The NIH’s ‘Illuminating the Druggable Genome’ (IDG) initiative is expected to generate a lot of scientific information from several investigators at leading institutions nationwide. Schürer has been appointed to the IDG’s Resource Dissemination and Outreach Center to organize the incoming data and coordinate all the project’s resources.
To increase their odds for success, IDG researchers will be strategic. They are looking at promising but understudied members of protein families already associated with productive drug development: the G-protein coupled receptors, ion channels, and protein kinases. The idea is that proteins closely related to known drug targets will be more promising candidates for future drug development.
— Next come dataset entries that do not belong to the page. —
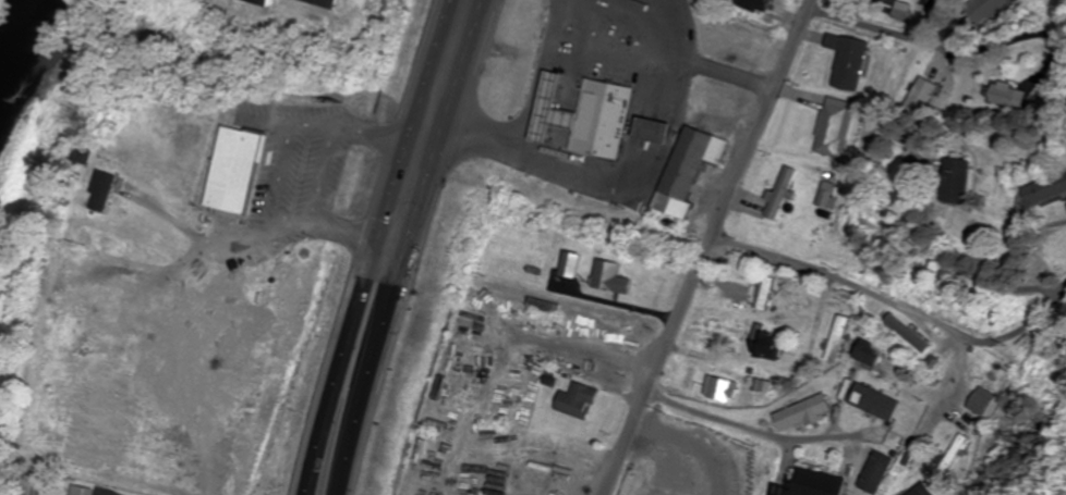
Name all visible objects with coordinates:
building: (932, 0)
building: (263, 2)
building: (326, 3)
building: (753, 5)
building: (985, 8)
river: (18, 34)
building: (737, 41)
building: (844, 61)
building: (1004, 92)
building: (921, 95)
building: (588, 114)
building: (832, 125)
building: (651, 130)
building: (85, 154)
building: (686, 170)
building: (240, 172)
building: (953, 180)
building: (1043, 188)
building: (106, 191)
building: (777, 192)
road: (378, 246)
road: (415, 247)
road: (708, 247)
building: (572, 265)
building: (612, 277)
building: (761, 296)
building: (114, 297)
road: (898, 303)
building: (899, 336)
building: (833, 339)
building: (1024, 344)
building: (763, 345)
building: (863, 354)
building: (718, 389)
building: (577, 401)
building: (878, 405)
building: (800, 412)
road: (759, 431)
building: (952, 454)
building: (747, 469)
building: (809, 484)
building: (94, 490)
building: (654, 494)

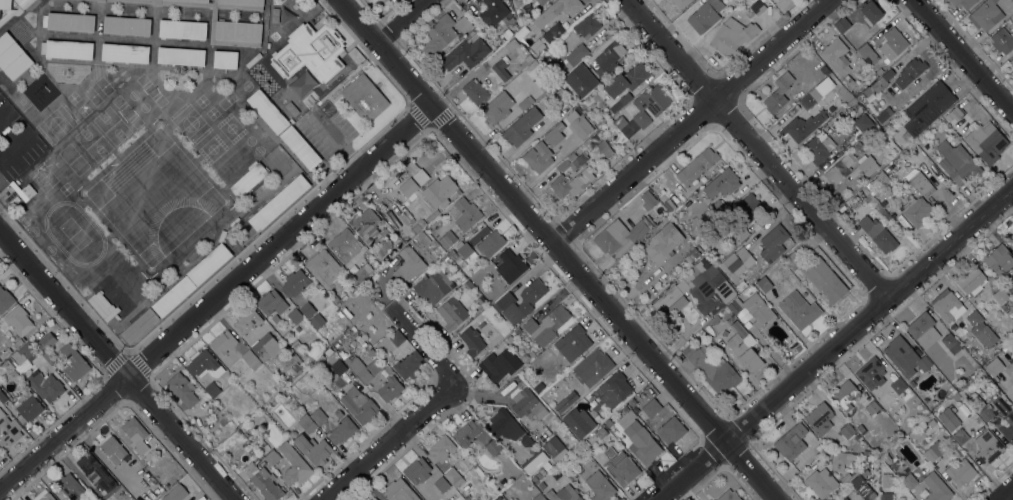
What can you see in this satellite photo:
building: (792, 1)
building: (242, 2)
building: (517, 2)
building: (541, 2)
building: (680, 3)
building: (964, 3)
building: (784, 5)
building: (13, 8)
building: (557, 11)
building: (870, 13)
building: (273, 15)
building: (495, 15)
building: (705, 15)
building: (985, 15)
road: (401, 21)
building: (70, 22)
building: (126, 26)
building: (462, 26)
building: (515, 26)
building: (587, 26)
building: (842, 26)
building: (182, 30)
building: (212, 30)
building: (238, 32)
building: (553, 33)
building: (439, 34)
building: (519, 34)
building: (853, 34)
building: (732, 36)
building: (1002, 41)
building: (857, 42)
building: (892, 44)
building: (511, 45)
building: (544, 45)
building: (68, 50)
building: (580, 51)
building: (465, 52)
building: (125, 53)
building: (309, 53)
building: (866, 53)
building: (181, 56)
building: (835, 56)
building: (12, 57)
road: (963, 58)
building: (225, 59)
building: (528, 59)
building: (609, 59)
building: (1011, 62)
building: (501, 68)
building: (577, 70)
building: (910, 72)
building: (626, 80)
building: (882, 81)
building: (848, 82)
building: (489, 83)
building: (300, 86)
building: (569, 90)
building: (274, 91)
building: (474, 91)
building: (816, 93)
building: (778, 94)
building: (364, 97)
building: (620, 102)
building: (525, 103)
building: (497, 108)
building: (860, 109)
building: (926, 109)
building: (267, 111)
building: (958, 112)
building: (655, 113)
building: (883, 115)
building: (6, 117)
road: (688, 121)
building: (862, 123)
building: (580, 126)
building: (802, 126)
building: (521, 127)
building: (554, 134)
building: (986, 142)
building: (300, 147)
building: (818, 147)
road: (757, 148)
building: (604, 149)
building: (538, 157)
building: (26, 158)
building: (573, 163)
building: (957, 163)
building: (866, 165)
building: (697, 166)
building: (840, 168)
building: (248, 180)
building: (881, 180)
building: (726, 181)
building: (571, 183)
building: (921, 184)
building: (869, 186)
building: (22, 191)
building: (425, 192)
building: (458, 192)
building: (647, 200)
building: (376, 205)
building: (669, 205)
building: (876, 205)
building: (275, 206)
building: (748, 208)
building: (716, 209)
building: (916, 211)
building: (464, 214)
building: (423, 216)
building: (366, 226)
building: (430, 228)
building: (740, 234)
building: (878, 234)
building: (621, 236)
building: (1011, 238)
building: (445, 241)
building: (398, 243)
building: (663, 243)
building: (773, 243)
building: (490, 244)
building: (344, 245)
building: (383, 247)
road: (558, 251)
building: (464, 253)
building: (452, 254)
building: (445, 258)
building: (688, 258)
building: (736, 261)
building: (793, 261)
building: (999, 261)
building: (209, 264)
building: (509, 265)
building: (408, 266)
building: (325, 270)
building: (361, 273)
building: (824, 281)
building: (972, 282)
building: (294, 283)
building: (467, 284)
building: (738, 284)
building: (764, 284)
building: (708, 286)
building: (433, 287)
building: (173, 296)
building: (531, 296)
building: (1000, 296)
building: (334, 298)
building: (666, 299)
building: (5, 300)
road: (215, 300)
building: (271, 303)
building: (947, 305)
building: (102, 306)
building: (506, 306)
building: (1003, 308)
building: (754, 309)
building: (307, 310)
building: (798, 310)
building: (452, 313)
building: (295, 316)
building: (906, 318)
building: (974, 318)
building: (275, 319)
building: (313, 320)
building: (18, 321)
building: (247, 321)
building: (546, 325)
building: (139, 326)
building: (923, 330)
building: (518, 331)
building: (354, 334)
building: (985, 336)
building: (396, 338)
building: (509, 339)
building: (471, 342)
building: (223, 343)
building: (349, 343)
building: (572, 343)
road: (835, 343)
building: (294, 344)
building: (951, 344)
building: (1011, 344)
building: (46, 347)
building: (265, 347)
building: (743, 348)
building: (26, 351)
building: (341, 354)
road: (420, 355)
building: (904, 357)
building: (251, 359)
building: (41, 360)
building: (72, 363)
building: (203, 365)
building: (336, 365)
building: (407, 365)
building: (499, 365)
road: (117, 367)
building: (296, 367)
building: (592, 367)
building: (993, 367)
building: (360, 368)
building: (711, 369)
building: (291, 371)
building: (871, 374)
building: (960, 377)
building: (1, 380)
building: (283, 381)
building: (912, 383)
building: (954, 383)
building: (897, 385)
building: (45, 386)
building: (967, 386)
building: (538, 387)
building: (615, 388)
building: (182, 389)
building: (390, 389)
building: (212, 390)
building: (648, 391)
building: (1012, 393)
building: (845, 395)
building: (955, 396)
building: (2, 397)
building: (565, 402)
building: (632, 403)
building: (528, 405)
building: (28, 406)
building: (305, 406)
building: (359, 406)
building: (597, 407)
building: (979, 407)
building: (650, 408)
building: (625, 409)
building: (872, 409)
building: (635, 410)
building: (317, 417)
building: (1004, 418)
building: (819, 419)
building: (948, 419)
building: (977, 419)
building: (222, 420)
building: (578, 422)
building: (608, 423)
building: (931, 423)
building: (306, 424)
building: (503, 426)
building: (922, 427)
building: (8, 430)
building: (671, 430)
building: (134, 431)
building: (342, 431)
building: (847, 431)
building: (467, 433)
building: (600, 433)
building: (959, 436)
building: (639, 440)
building: (526, 441)
building: (791, 442)
building: (585, 444)
road: (389, 445)
building: (987, 448)
building: (113, 449)
building: (313, 449)
building: (440, 449)
building: (555, 449)
building: (494, 450)
building: (933, 451)
building: (266, 452)
building: (866, 452)
building: (866, 458)
building: (886, 459)
building: (841, 460)
building: (536, 463)
building: (875, 463)
building: (294, 466)
building: (620, 466)
building: (417, 471)
building: (541, 471)
building: (568, 473)
building: (960, 473)
building: (94, 474)
building: (513, 474)
building: (146, 475)
building: (535, 476)
building: (452, 477)
building: (887, 481)
building: (909, 481)
building: (263, 482)
building: (821, 482)
building: (441, 484)
building: (541, 485)
building: (859, 485)
building: (70, 486)
building: (600, 487)
building: (936, 487)
building: (156, 491)
building: (399, 491)
building: (175, 493)
road: (1005, 493)
building: (563, 494)
building: (43, 495)
building: (728, 495)
building: (885, 496)
building: (538, 497)
building: (844, 498)
building: (373, 499)
building: (499, 499)

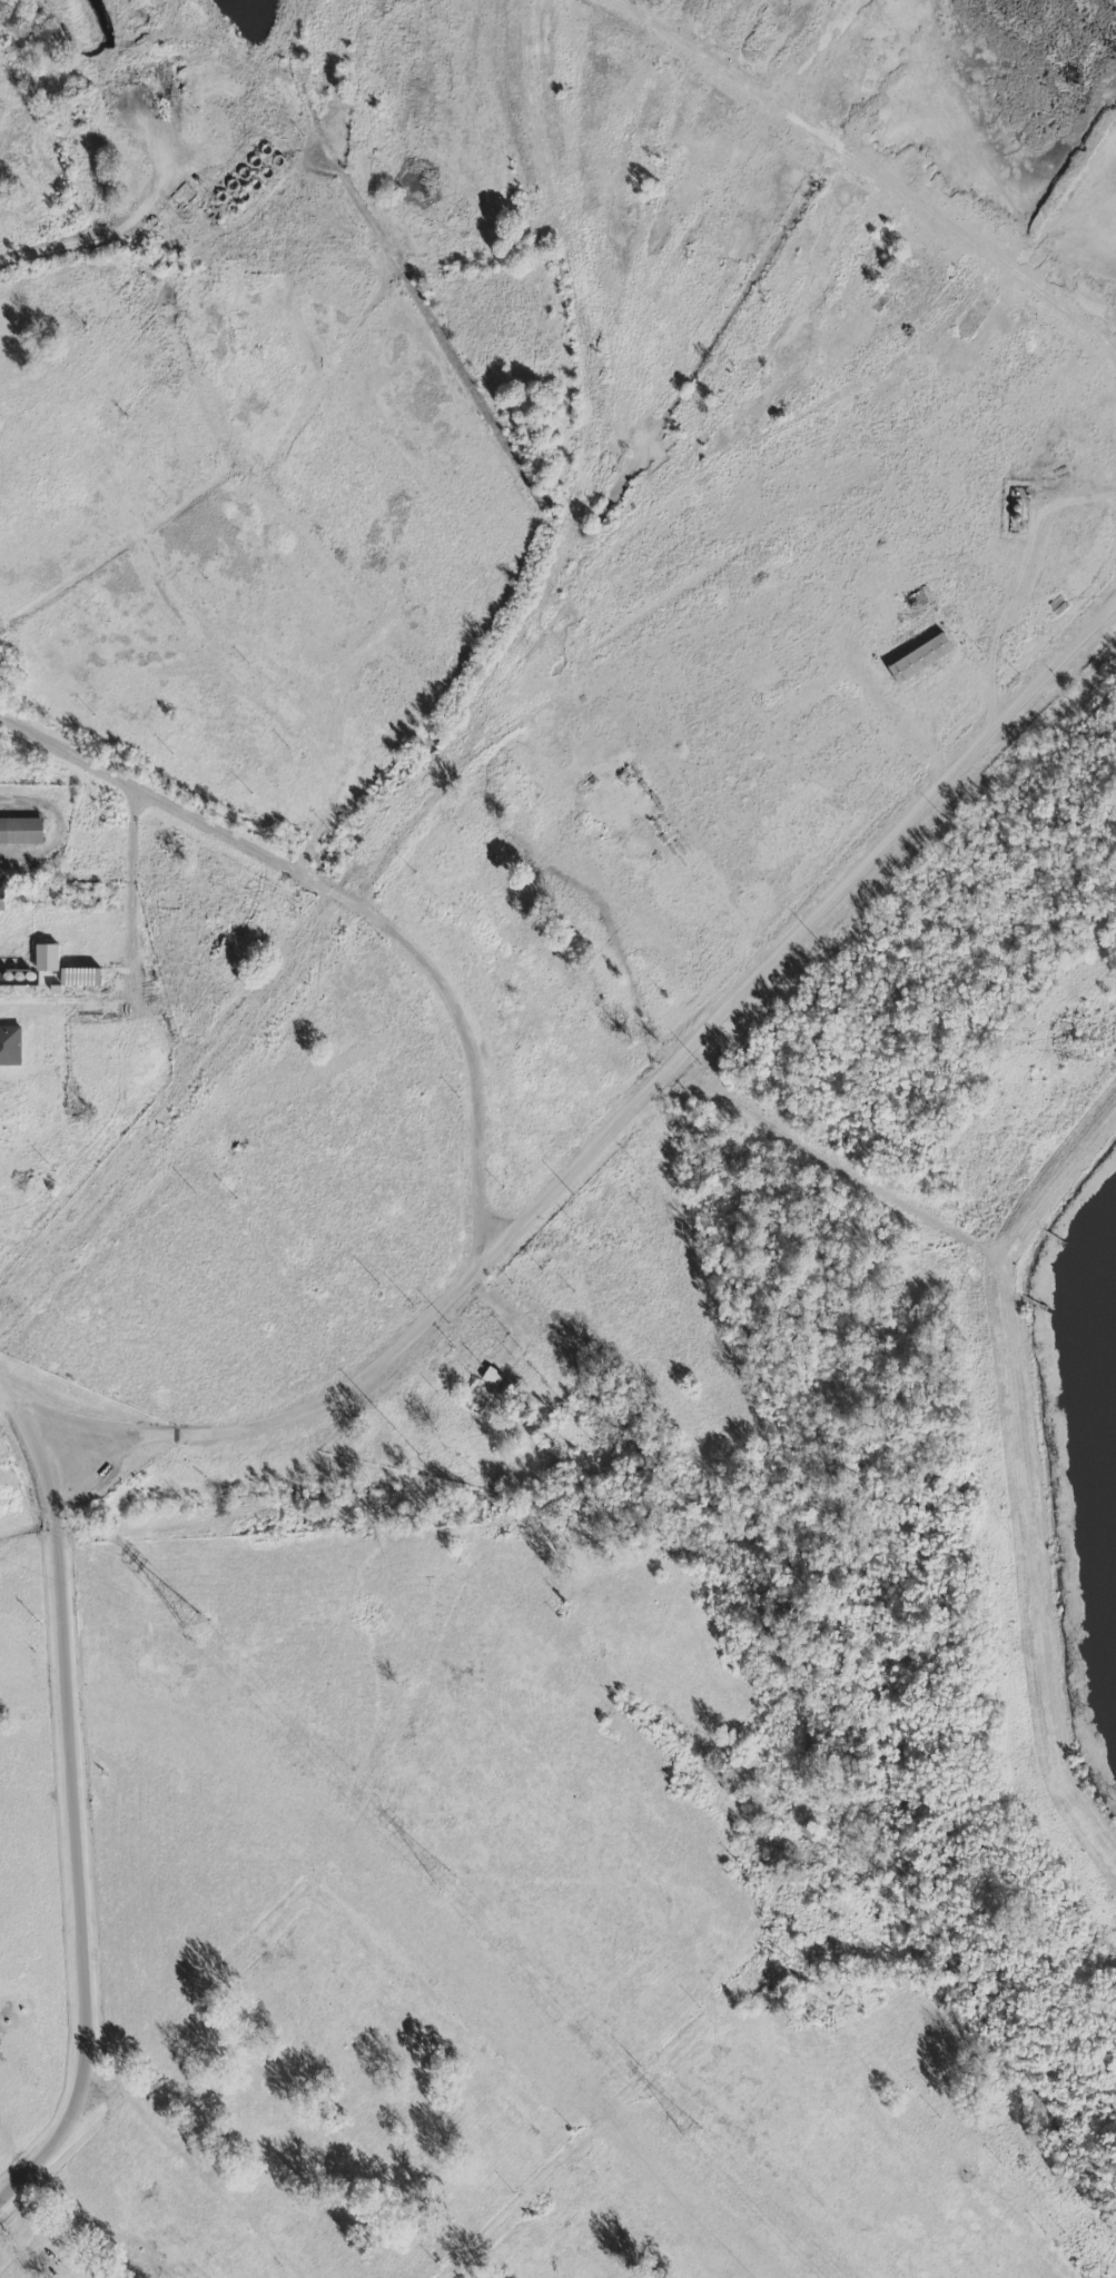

“There are already examples of small molecules that bind to members of the same families,” Schürer said. “The Data and Resource Generation Centers are developing scalable technologies to quickly interrogate those protein families and identify new chemicals that can be developed into chemical probes.”
Chemical probes are important tools used to study the function of proteins in cells and animal models. They’re important because pharmaceutical companies also want to be strategic in terms of where they focus their drug development efforts.
“One of the barriers for a pharmaceutical company or a biotech company to develop a drug for a particular target is target validation,” Schürer said. “Target validation essentially demonstrates that a target is relevant to a disease … and that the target can be modulated with a small molecule [drug].
“Drug companies basically won’t touch it unless a protein target is firmly established as druggable, meaning it can be engaged with a small molecule and there is a significant pharmacological effect.”
Standardizing data, making sure it is accessible to researchers, organizing the vast available data for these protein families and developing scalable technologies to ramp up the IDG project are further goals. Schürer was part of the Knowledge Management Center for three years during Phase I of the IDG initiative. The second phase is now starting and will run for the next six years.